Schoch, the same skeptic who commented on the Bosnian Pyramid, disagrees. He told BBC that “portions of it look like they’re manmade,” but the way the rock splits naturally could have caused the formation.
4. Sea of Galilee, Israel
At the bottom of Israel’s lake Kinneret, also known as the Sea of Galilee, lies a massive, enigmatic structure that could be over 9,500 years old.Dani Nadel, an archaeologist at the University of Haifa, studied the discovery. “It’s very enigmatic, it’s very interesting, but the bottom line is we don’t know when it’s from, we don’t know what it’s connected to, we don’t know its function,” he told FOX. “We only know it is there, it is huge, and it is unusual.”
5. Bimini Road
There are two camps of scientists who have faced off whether this underwater structure, known as Bimini Road, first discovered off the coast of the Bahamas in 1968, is either natural or manmade.One camp dispenses with conventional wisdom that advanced civilization emerged some 5,000 years ago and claims the 12,000-19,000-year-old underwater “road” is manmade.
The other camp calls it a natural formation.
Psychologist-turned-explorer Dr.

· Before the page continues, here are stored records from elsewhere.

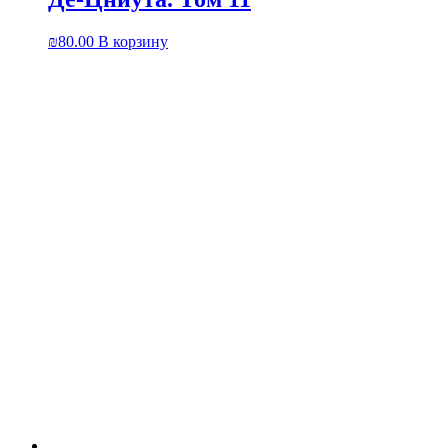
₪
80.00
В корзину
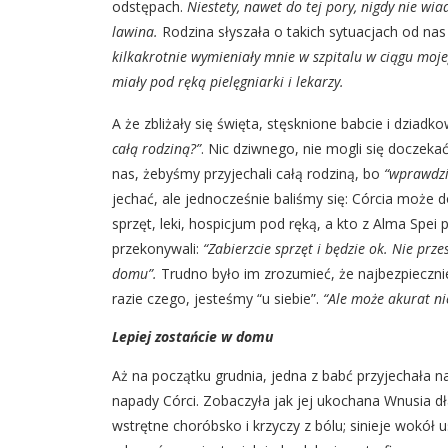
odstępach.
Niestety, nawet do tej pory, nigdy nie wia
lawina.
Rodzina słyszała o takich sytuacjach od nas 
kilkakrotnie wymieniały mnie w szpitalu w ciągu moj
miały pod ręką pielęgniarki i lekarzy.
A że zbliżały się święta, stęsknione babcie i dziadko
całą rodziną?”
. Nic dziwnego, nie mogli się doczeka
nas, żebyśmy przyjechali całą rodziną, bo
“wprawdzie
jechać, ale jednocześnie baliśmy się: Córcia może
sprzęt, leki, hospicjum pod ręką, a kto z Alma Spei
przekonywali:
“Zabierzcie sprzęt i będzie ok. Nie prze
domu”.
Trudno było im zrozumieć, że najbezpieczni
razie czego, jesteśmy “u siebie”.
“Ale może akurat n
Lepiej zostańcie w domu
Aż na początku grudnia, jedna z babć przyjechała n
napady Córci. Zobaczyła jak jej ukochana Wnusia dł
wstrętne choróbsko i krzyczy z bólu; sinieje wokół u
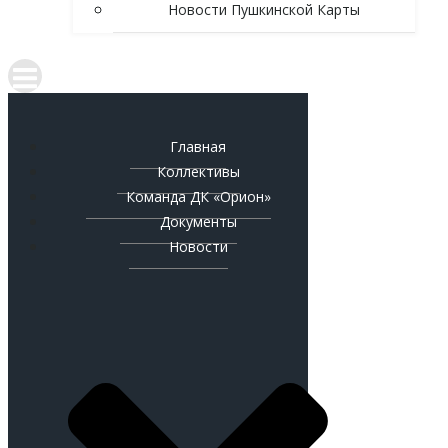
Новости Пушкинской Карты
Главная
Коллективы
Команда ДК «Орион»
Документы
Новости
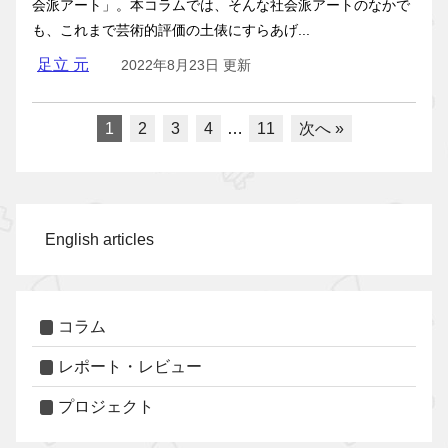
会派アート」。本コラムでは、そんな社会派アートのなかで
も、これまで芸術的評価の土俵にすらあげ...
足立 元
2022年8月23日 更新
1
2
3
4
…
11
次へ »
English articles
コラム
レポート・レビュー
プロジェクト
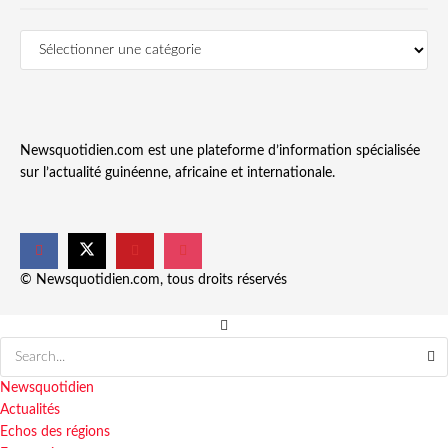
Newsquotidien.com est une plateforme d’information spécialisée
sur l’actualité guinéenne, africaine et internationale.
© Newsquotidien.com, tous droits réservés
Newsquotidien
Actualités
Echos des régions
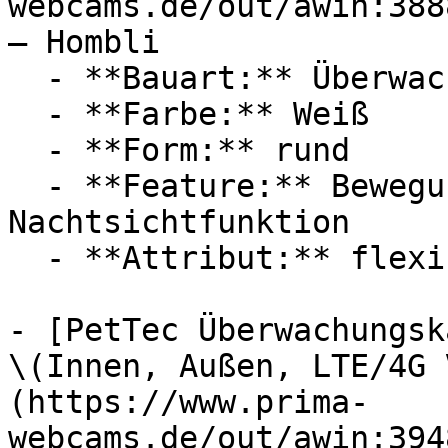
webcams.de/out/awin:388
— Hombli

  - **Bauart:** Überwachungskameras

  - **Farbe:** Weiß

  - **Form:** rund

  - **Feature:** Bewegungserkennung, 
Nachtsichtfunktion

  - **Attribut:** flexibel

- [PetTec Überwachungsk
\(Innen, Außen, LTE/4G 
(https://www.prima-
webcams.de/out/awin:394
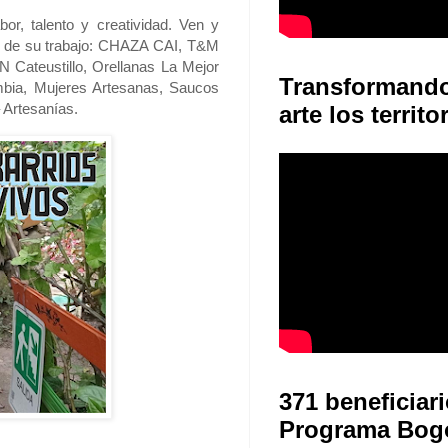
r, talento y creatividad. Ven y
or de su trabajo: CHAZA CAI, T&M
 Cateustillo, Orellanas La Mejor
Transformand
mbia, Mujeres Artesanas, Saucos
 Artesanías.
arte los territo
371 beneficiari
Programa Bog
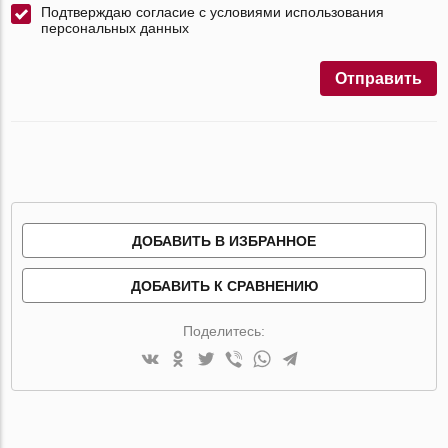
Подтверждаю согласие с условиями использования
персональных данных
Отправить
ДОБАВИТЬ В ИЗБРАННОЕ
ДОБАВИТЬ К СРАВНЕНИЮ
Поделитесь:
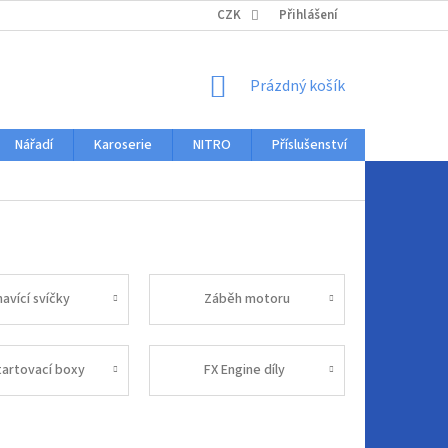
KONTAKTY
CZK
Přihlášení
NÁKUPNÍ
Prázdný košík
KOŠÍK
Nářadí
Karoserie
NITRO
Příslušenství
Auto dopl
avící svíčky
Záběh motoru
tartovací boxy
FX Engine díly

Greg Little, along with archaeologist William Donato, has executed multiple documented dives at the site.
Donato explained via email to The Epoch Times that the row of stones form a breakwater, built to protect a prehistoric settlement from the impact of waves. During their dives, Donato and Little found the structure to be multi-tiered and to include prop stones they say must have been placed there by humans.
They added that they found anchor stones with rope holes carved into them and at least one stone, later analyzed at the University of Colorado, found to have tool marks, deliberate shaping, functional wear, and erosion features similar to steps.
Little wrote in a 2005 paper that neutron activation analysis compared nearby shore stones to the Bimini Wall stones, revealing that the wall stones had fewer trace elements, suggesting they were formed elsewhere and transported to that location.
Dr. Eugene Shinn, a retired geologist, who worked for the U.S. Geological Survey for 30 years, says Bimini Road is made up of “beachrock”—where the local climate causes sand and other material on shore to cement into rock relatively quickly—which was covered by water as sea levels rose.